##### RECORD EXTRACTS

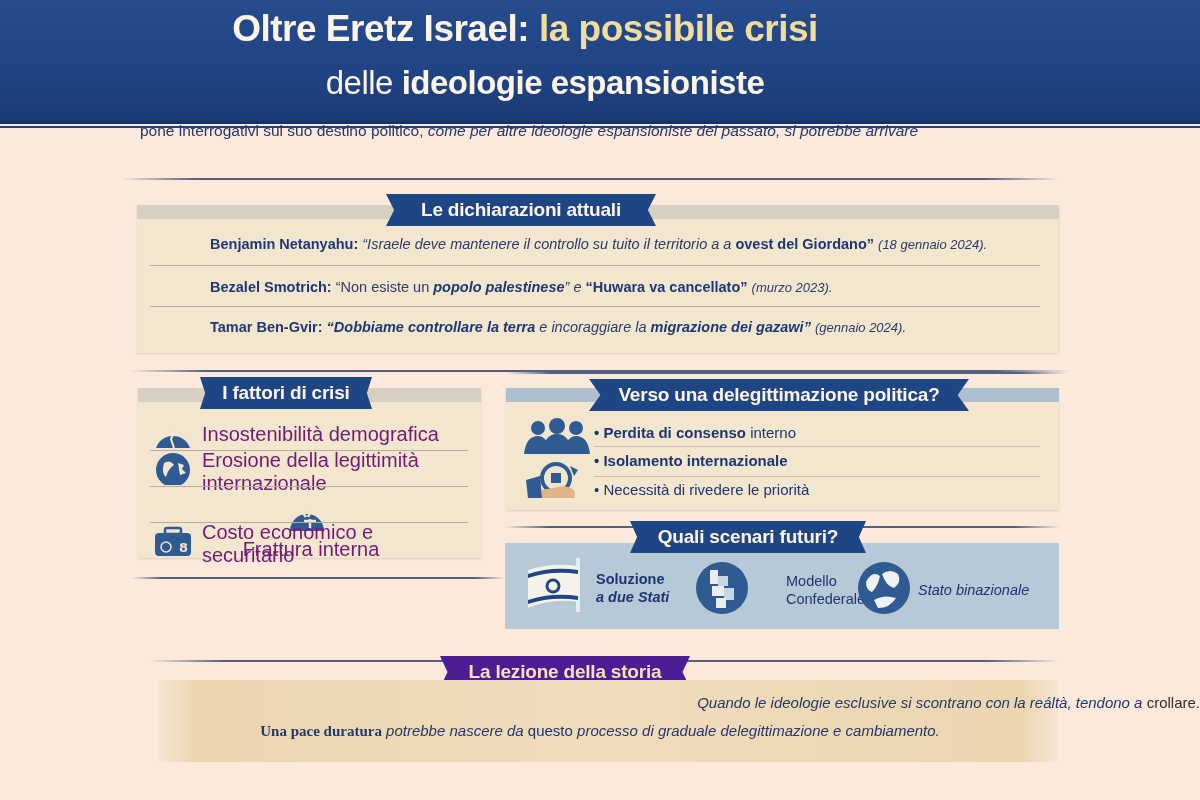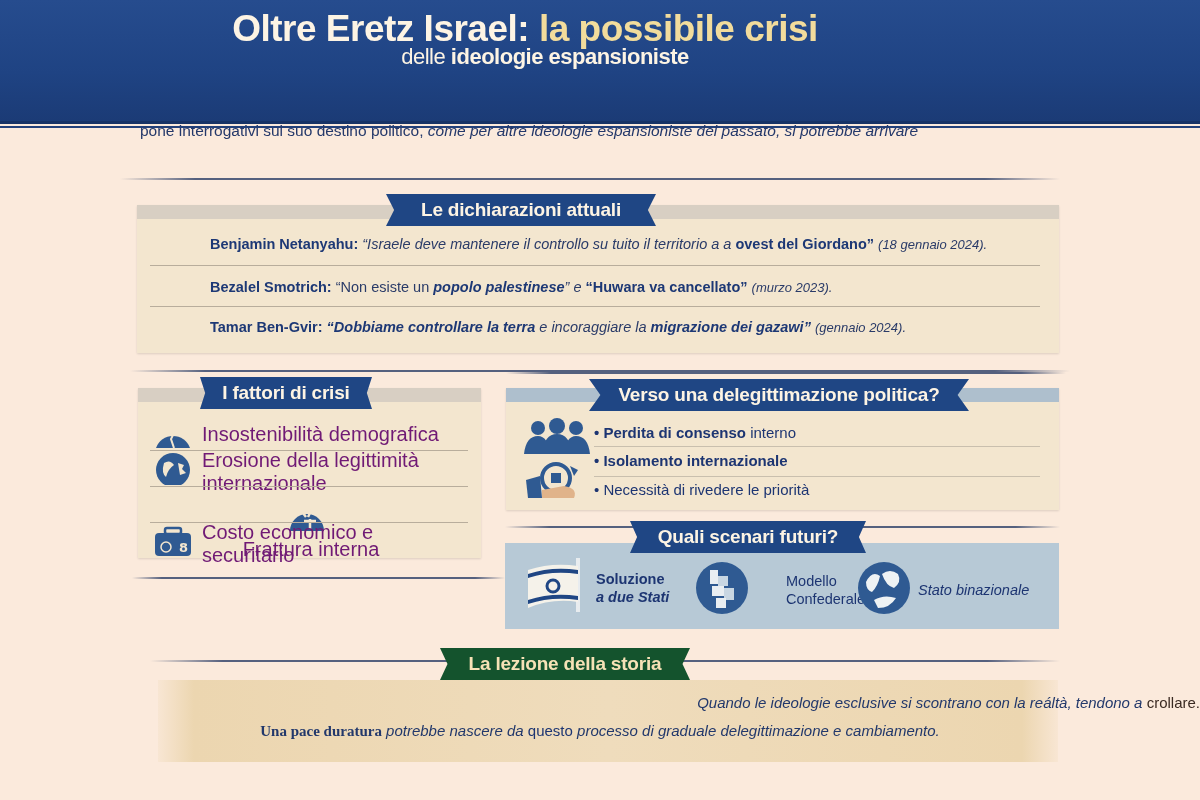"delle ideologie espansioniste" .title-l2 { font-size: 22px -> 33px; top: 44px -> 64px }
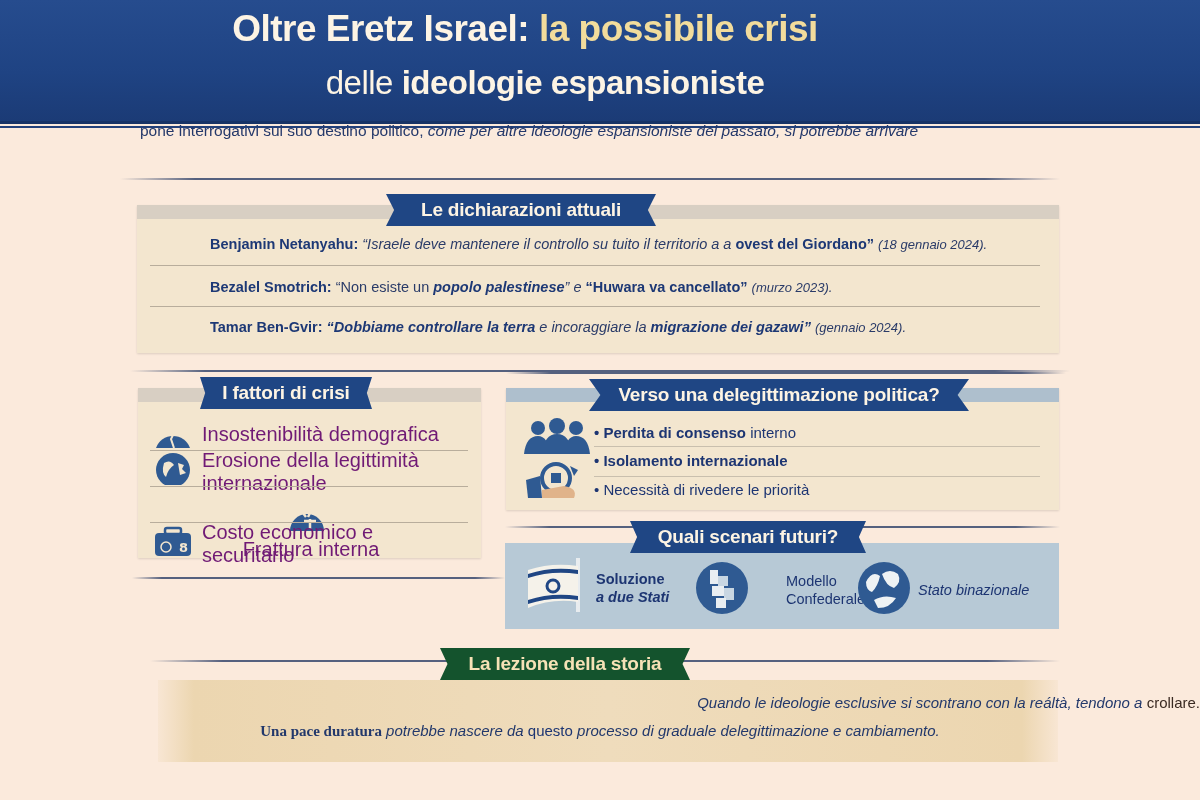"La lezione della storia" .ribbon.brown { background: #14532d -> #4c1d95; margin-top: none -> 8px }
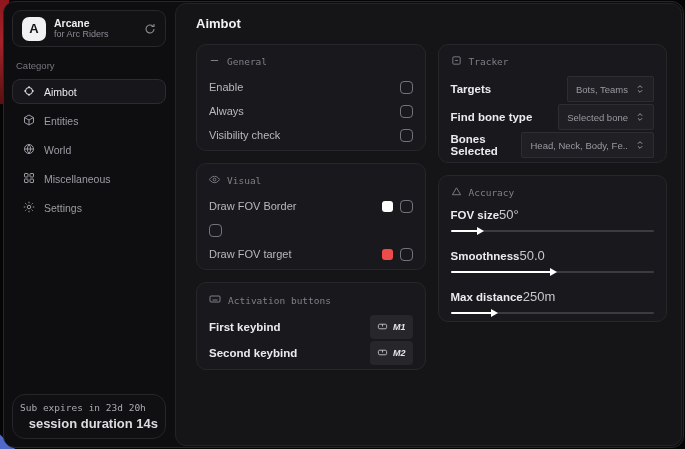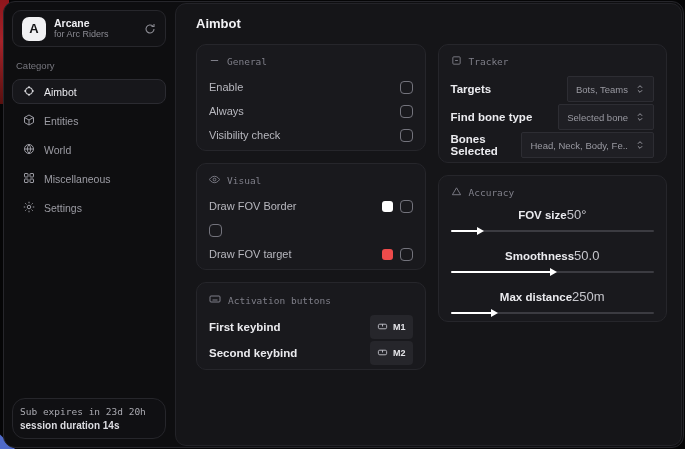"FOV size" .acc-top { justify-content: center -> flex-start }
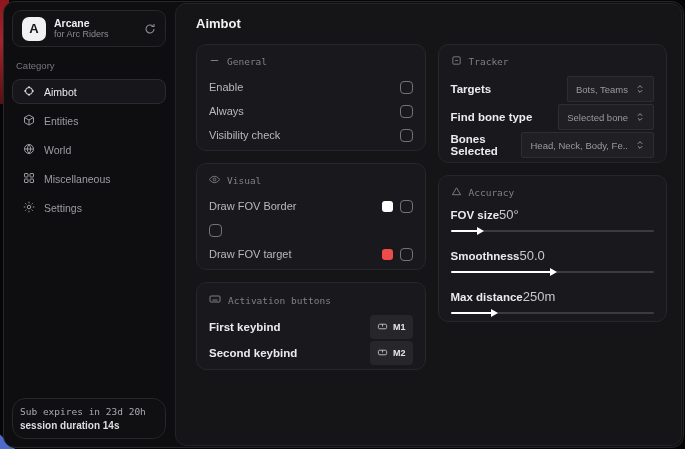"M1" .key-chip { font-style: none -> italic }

##########
##### RECORD EXTRACTS

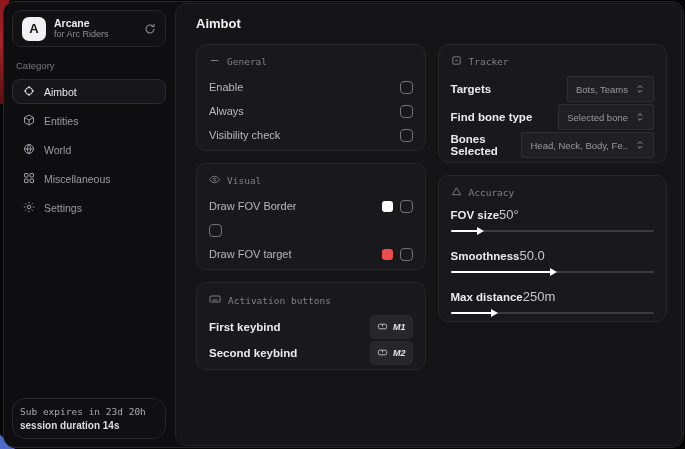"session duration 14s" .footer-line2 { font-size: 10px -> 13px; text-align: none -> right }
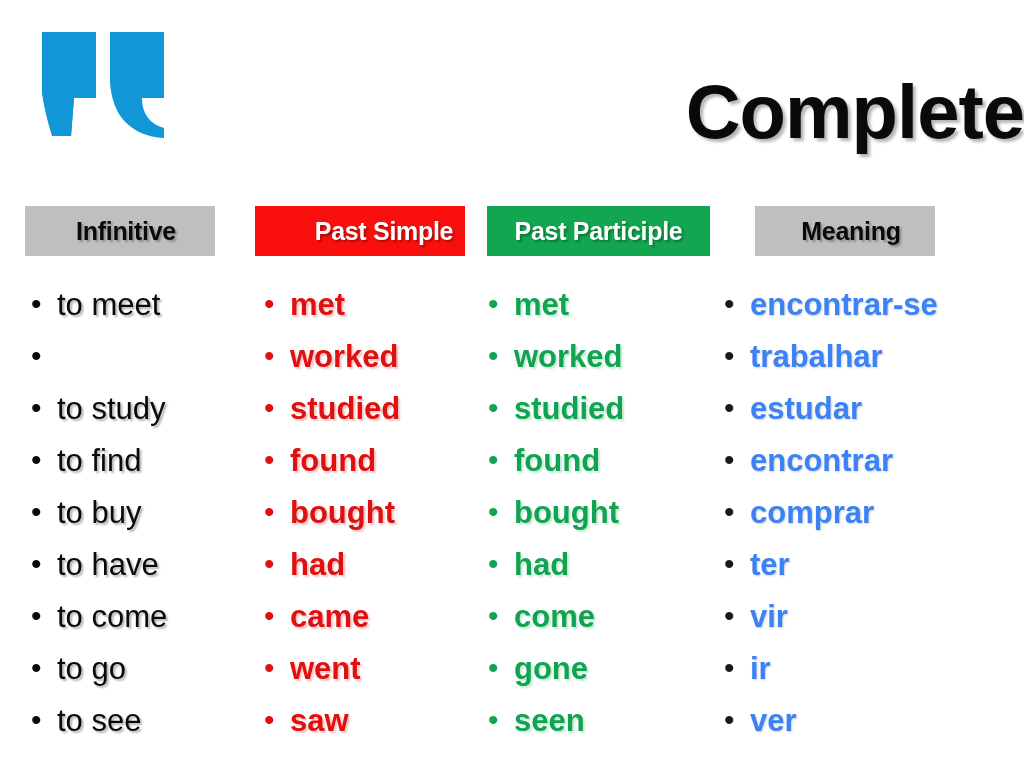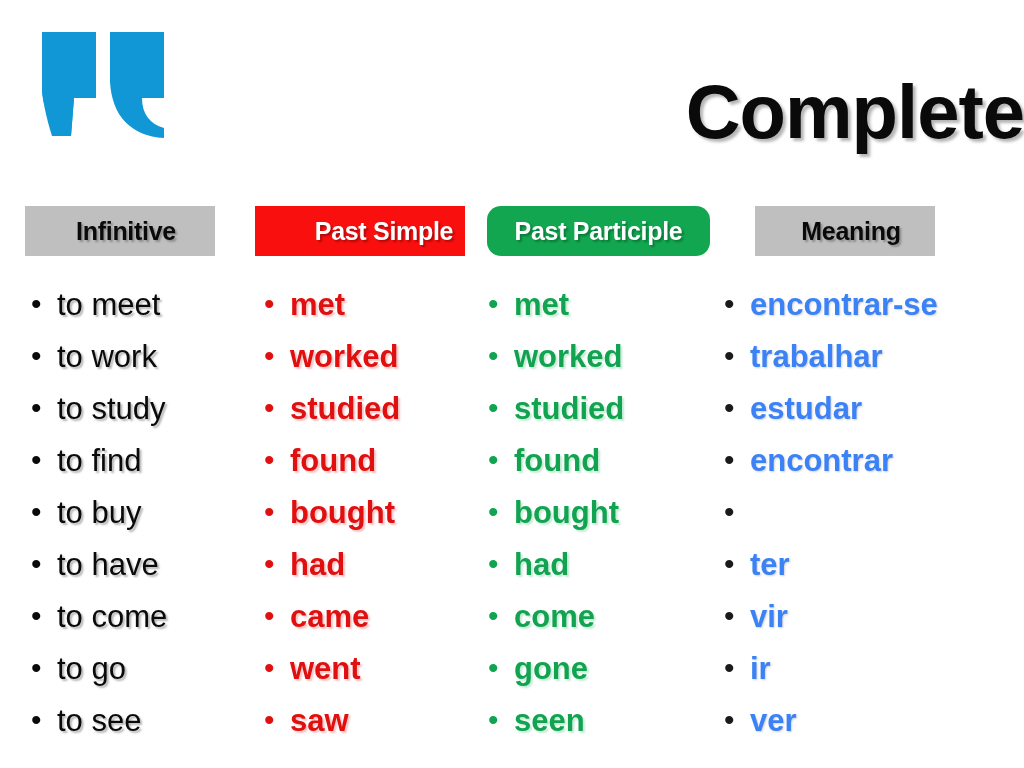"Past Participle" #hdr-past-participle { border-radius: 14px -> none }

##########
##### RECORD EXTRACTS

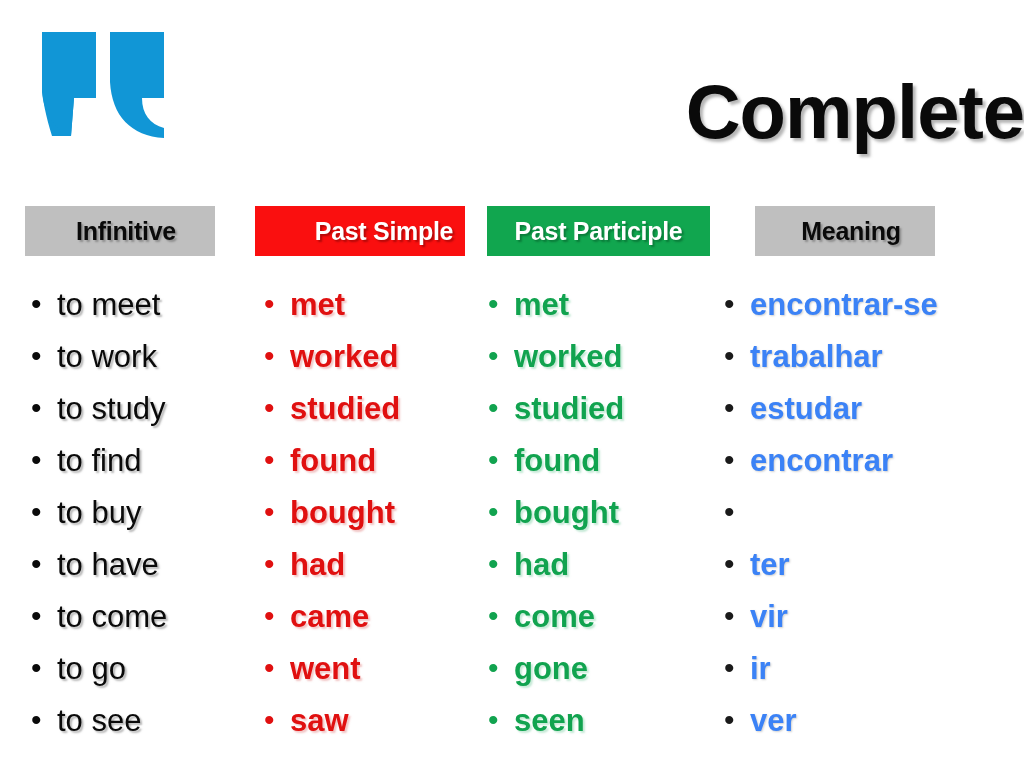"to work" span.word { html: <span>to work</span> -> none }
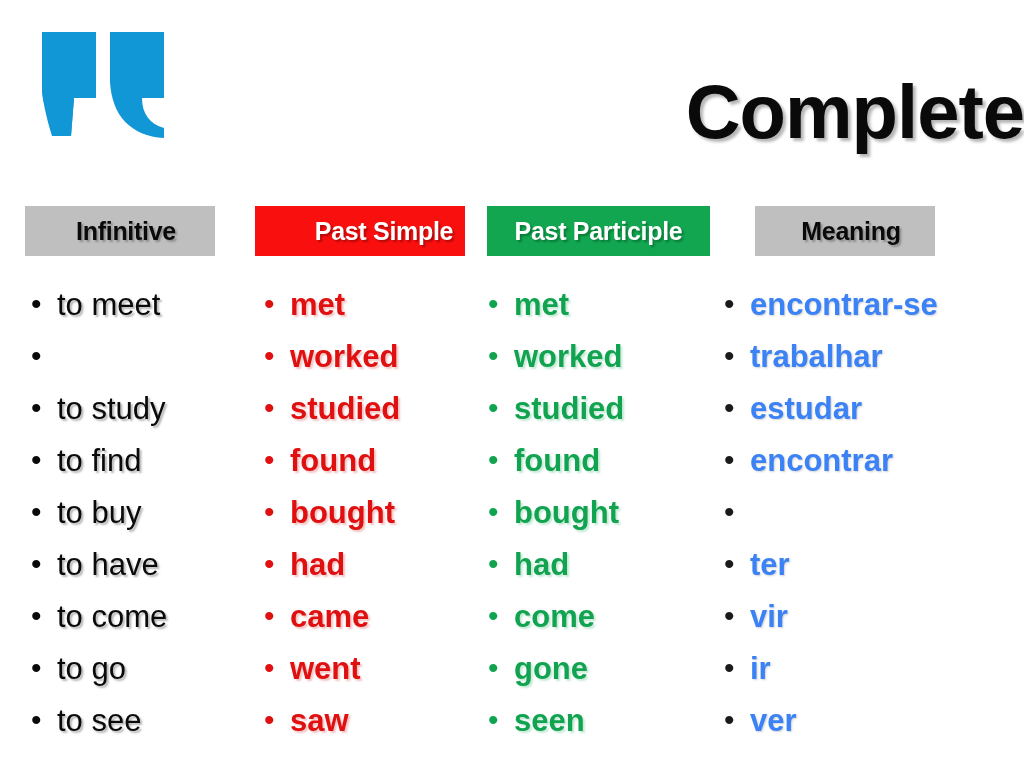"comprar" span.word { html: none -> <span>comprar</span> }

##########

Reproduce exactly the lines above that run from the one with "font-size: 22px ->" to the one with "font-style: none ->", both included, leaving pictures out.

#### [RESULT OF THE TASK]
"delle ideologie espansioniste" .title-l2 { font-size: 22px -> 33px; top: 44px -> 64px }
"La lezione della storia" .ribbon.brown { background: #14532d -> #4c1d95; margin-top: none -> 8px }
"FOV size" .acc-top { justify-content: center -> flex-start }
"M1" .key-chip { font-style: none -> italic }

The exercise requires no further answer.